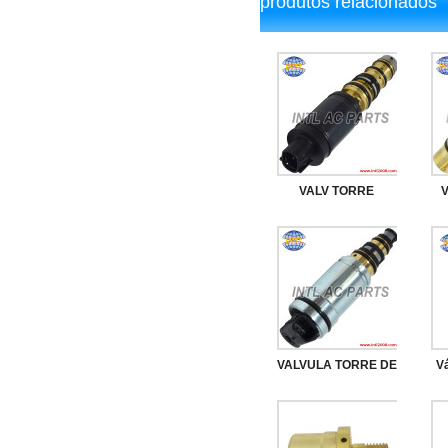
produtos relacionados
VALV TORRE
COROLLA NOVO
338966 DENSO
7SEU17C / TSE14C
C
Para TOYOTA
CAMRY Para LEXUS
VALVULA TORRE DE
Vá
Para VÁLVULA DE
CONTROLE DO
CONTROLE RAV4
7
COMPRESSOR
88310-02711
10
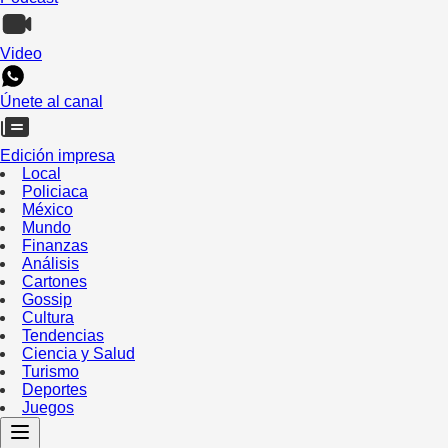
Video
Únete al canal
Edición impresa
Local
Policiaca
México
Mundo
Finanzas
Análisis
Cartones
Gossip
Cultura
Tendencias
Ciencia y Salud
Turismo
Deportes
Juegos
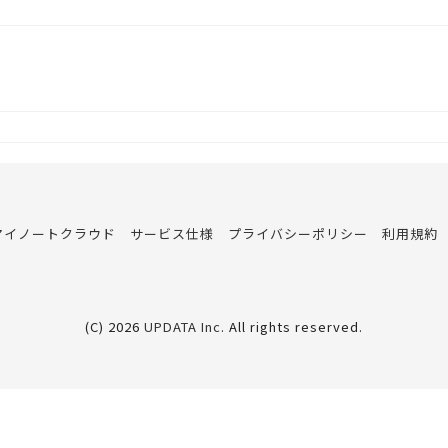
d | マイノートクラウド
サービス仕様
プライバシーポリシー
利用規約
(C) 2026
UPDATA Inc
. All rights reserved.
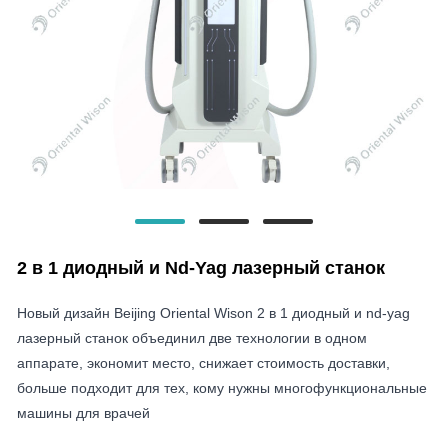
2 в 1 диодный и Nd-Yag лазерный станок
Новый дизайн Beijing Oriental Wison 2 в 1 диодный и nd-yag
лазерный станок объединил две технологии в одном
аппарате, экономит место, снижает стоимость доставки,
больше подходит для тех, кому нужны многофункциональные
машины для врачей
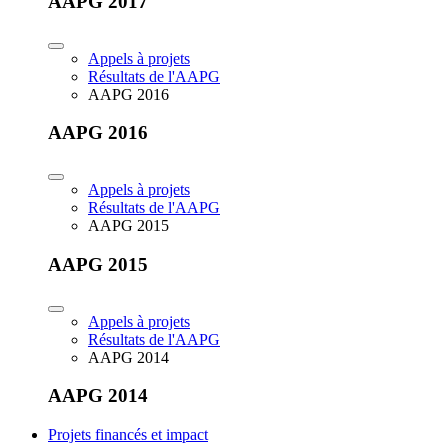
AAPG 2017
Appels à projets
Résultats de l'AAPG
AAPG 2016
AAPG 2016
Appels à projets
Résultats de l'AAPG
AAPG 2015
AAPG 2015
Appels à projets
Résultats de l'AAPG
AAPG 2014
AAPG 2014
Projets financés et impact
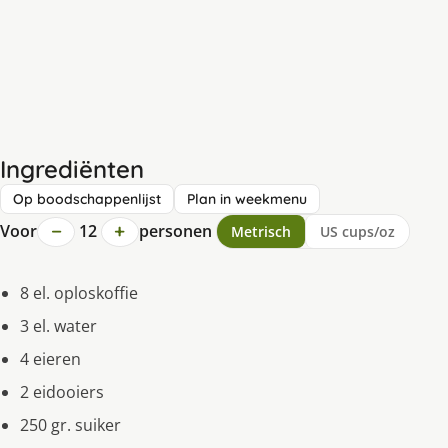
Ingrediënten
Op boodschappenlijst
Plan in weekmenu
−
+
Voor
12
personen
Metrisch
US cups/oz
8 el. oploskoffie
3 el. water
4 eieren
2 eidooiers
250 gr. suiker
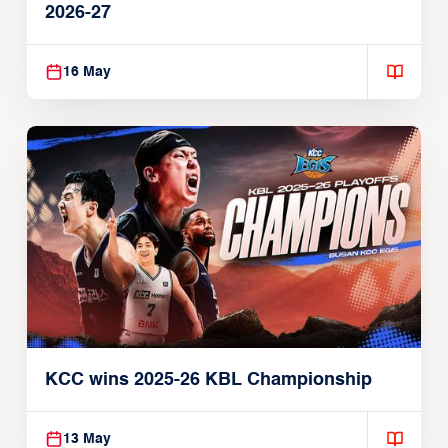
2026-27
16 May
KCC wins 2025-26 KBL Championship
13 May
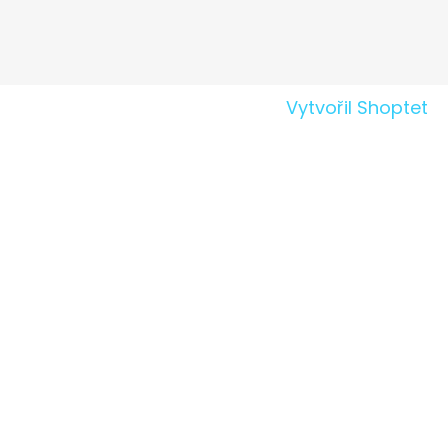
Vytvořil Shoptet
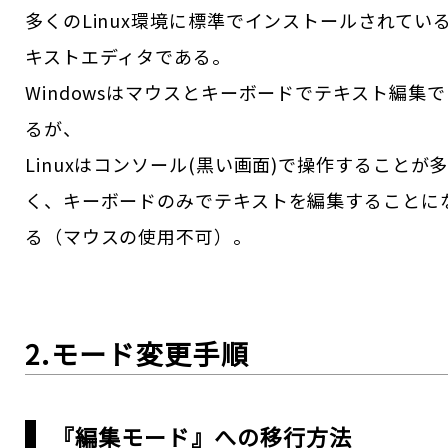
多くのLinux環境に標準でインストールされてい
キストエディタである。
Windowsはマウスとキーボードでテキスト編集で
るが、
Linuxはコンソール(黒い画面)で操作することが
く、キーボードのみでテキストを編集することに
る（マウスの使用不可）。
2.モード変更手順
『編集モード』への移行方法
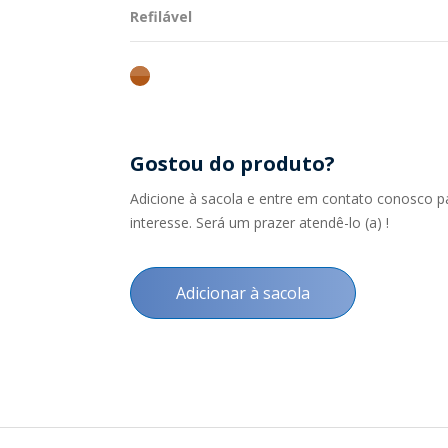
Refilável
ambar
Gostou do produto?
Adicione à sacola e entre em contato conosco p
interesse. Será um prazer atendê-lo (a) !
Adicionar à sacola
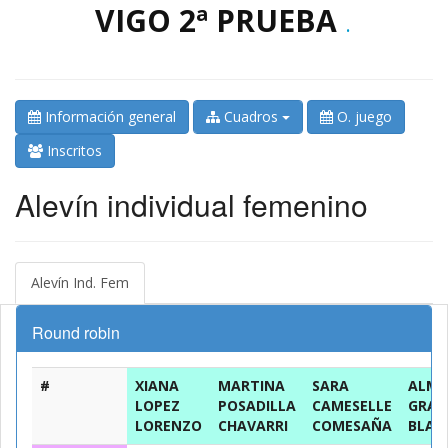
VIGO 2ª PRUEBA
.
Información general
Cuadros
O. juego
Inscritos
Alevín individual femenino
Alevín Ind. Fem
Round robin
#
XIANA
MARTINA
SARA
ALM
LOPEZ
POSADILLA
CAMESELLE
GRAN
LORENZO
CHAVARRI
COMESAÑA
BLAN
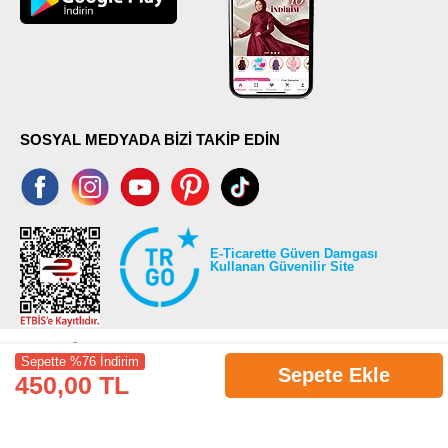
SOSYAL MEDYADA BİZİ TAKİP EDİN
E-Ticarette Güven Damgası
Kullanan Güvenilir Site
Sepette %76 İndirim
Sepete Ekle
450,00 TL
©2026 Tüm modaselvim.com hakları saklıdır.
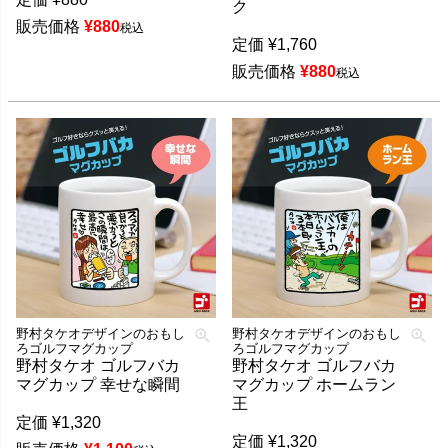
ク
販売価格
¥
880
税込
定価
¥
1,760
販売価格
¥
880
税込
野村タケオデザインのおもし
野村タケオデザインのおもし
ろゴルフマグカップ
ろゴルフマグカップ
野村タケオ ゴルフバカ
野村タケオ ゴルフバカ
マグカップ 幸せな瞬間
マグカップ ホームラン
王
定価
¥
1,320
定価
¥
1,320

▶ **About this task**: Please repeat the text read from all the records, replacing "Appels à projets" with "Appels d'offres" and keeping everything else the same; omit the pictures.

▶ **Result of this task**:
produtos relacionados
VALV TORRE
COROLLA NOVO
338966 DENSO
7SEU17C / TSE14C
C
Para TOYOTA
CAMRY Para LEXUS
VALVULA TORRE DE
Vá
Para VÁLVULA DE
CONTROLE DO
CONTROLE RAV4
7
COMPRESSOR
88310-02711
10
Video
Únete al canal
Edición impresa
Local
Policiaca
México
Mundo
Finanzas
Análisis
Cartones
Gossip
Cultura
Tendencias
Ciencia y Salud
Turismo
Deportes
Juegos
d | マイノートクラウド
サービス仕様
プライバシーポリシー
利用規約
(C) 2026
UPDATA Inc
. All rights reserved.
2 в 1 диодный и Nd-Yag лазерный станок
Новый дизайн Beijing Oriental Wison 2 в 1 диодный и nd-yag
лазерный станок объединил две технологии в одном
аппарате, экономит место, снижает стоимость доставки,
больше подходит для тех, кому нужны многофункциональные
машины для врачей
AAPG 2017
Appels d'offres
Résultats de l'AAPG
AAPG 2016
AAPG 2016
Appels d'offres
Résultats de l'AAPG
AAPG 2015
AAPG 2015
Appels d'offres
Résultats de l'AAPG
AAPG 2014
AAPG 2014
Projets financés et impact
Ingrediënten
Op boodschappenlijst
Plan in weekmenu
−
+
Voor
12
personen
Metrisch
US cups/oz
8 el. oploskoffie
3 el. water
4 eieren
2 eidooiers
250 gr. suiker
2026-27
16 May
KCC wins 2025-26 KBL Championship
13 May
Vytvořil Shoptet
多くのLinux環境に標準でインストールされてい
キストエディタである。
Windowsはマウスとキーボードでテキスト編集で
るが、
Linuxはコンソール(黒い画面)で操作することが
く、キーボードのみでテキストを編集することに
る（マウスの使用不可）。
2.モード変更手順
『編集モード』への移行方法
Refilável
ambar
Gostou do produto?
Adicione à sacola e entre em contato conosco p
interesse. Será um prazer atendê-lo (a) !
Adicionar à sacola
VIGO 2ª PRUEBA
.
Información general
Cuadros
O. juego
Inscritos
Alevín individual femenino
Alevín Ind. Fem
Round robin
#
XIANA
MARTINA
SARA
ALM
LOPEZ
POSADILLA
CAMESELLE
GRAN
LORENZO
CHAVARRI
COMESAÑA
BLAN
SOSYAL MEDYADA BİZİ TAKİP EDİN
E-Ticarette Güven Damgası
Kullanan Güvenilir Site
Sepette %76 İndirim
Sepete Ekle
450,00 TL
©2026 Tüm modaselvim.com hakları saklıdır.
ク
販売価格
¥
880
税込
定価
¥
1,760
販売価格
¥
880
税込
野村タケオデザインのおもし
野村タケオデザインのおもし
ろゴルフマグカップ
ろゴルフマグカップ
野村タケオ ゴルフバカ
野村タケオ ゴルフバカ
マグカップ 幸せな瞬間
マグカップ ホームラン
王
定価
¥
1,320
定価
¥
1,320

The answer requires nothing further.